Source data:
● ● ●

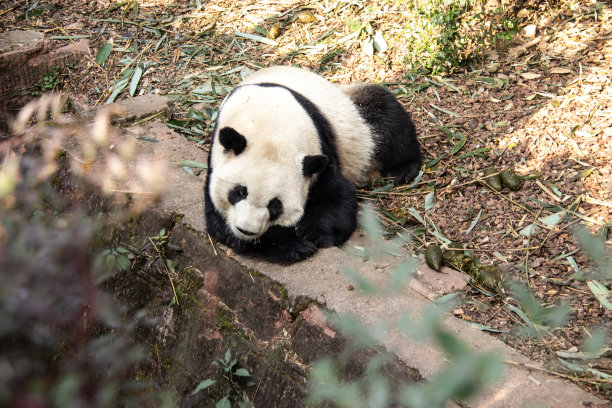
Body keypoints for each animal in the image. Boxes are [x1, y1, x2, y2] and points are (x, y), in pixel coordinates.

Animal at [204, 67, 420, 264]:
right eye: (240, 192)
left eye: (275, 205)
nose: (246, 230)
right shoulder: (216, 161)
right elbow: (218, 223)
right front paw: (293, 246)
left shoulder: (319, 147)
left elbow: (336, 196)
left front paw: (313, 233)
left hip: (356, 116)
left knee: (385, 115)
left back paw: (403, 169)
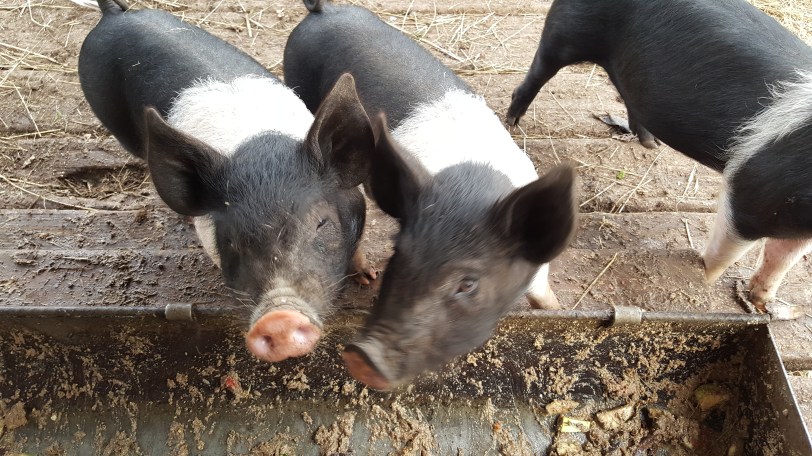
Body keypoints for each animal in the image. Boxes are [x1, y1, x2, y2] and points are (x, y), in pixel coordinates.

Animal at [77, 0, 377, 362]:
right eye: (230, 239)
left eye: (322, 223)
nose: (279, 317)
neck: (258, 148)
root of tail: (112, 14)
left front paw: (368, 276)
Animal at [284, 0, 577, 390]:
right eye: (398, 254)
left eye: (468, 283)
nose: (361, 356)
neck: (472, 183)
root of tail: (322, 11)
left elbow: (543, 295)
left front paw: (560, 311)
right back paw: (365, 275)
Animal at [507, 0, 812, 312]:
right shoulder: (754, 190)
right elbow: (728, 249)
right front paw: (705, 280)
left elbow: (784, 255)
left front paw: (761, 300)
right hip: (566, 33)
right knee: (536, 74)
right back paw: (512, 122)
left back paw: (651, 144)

● ● ●

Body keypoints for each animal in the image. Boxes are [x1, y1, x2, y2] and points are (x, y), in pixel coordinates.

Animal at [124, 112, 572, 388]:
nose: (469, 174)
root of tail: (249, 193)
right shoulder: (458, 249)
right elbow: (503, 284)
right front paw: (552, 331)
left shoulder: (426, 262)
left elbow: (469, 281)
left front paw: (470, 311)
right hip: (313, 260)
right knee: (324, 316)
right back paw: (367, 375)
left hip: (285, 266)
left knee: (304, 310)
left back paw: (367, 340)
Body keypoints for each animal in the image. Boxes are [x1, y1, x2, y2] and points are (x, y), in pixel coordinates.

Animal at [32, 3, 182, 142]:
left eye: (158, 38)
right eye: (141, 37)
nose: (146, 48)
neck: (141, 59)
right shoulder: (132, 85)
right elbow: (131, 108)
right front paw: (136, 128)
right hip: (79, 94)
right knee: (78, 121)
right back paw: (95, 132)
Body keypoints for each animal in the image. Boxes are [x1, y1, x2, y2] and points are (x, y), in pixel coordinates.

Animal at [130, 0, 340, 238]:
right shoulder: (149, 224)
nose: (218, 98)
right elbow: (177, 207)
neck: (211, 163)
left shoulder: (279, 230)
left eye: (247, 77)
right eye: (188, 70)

● ● ●

Your goal
When you find a line in the records that contains the word "elbow", copy it.

Written answer
right elbow: (218, 223)
left elbow: (336, 196)
left elbow: (543, 295)
right elbow: (728, 249)
left elbow: (784, 255)
right elbow: (503, 284)
left elbow: (469, 281)
right elbow: (131, 108)
right elbow: (177, 207)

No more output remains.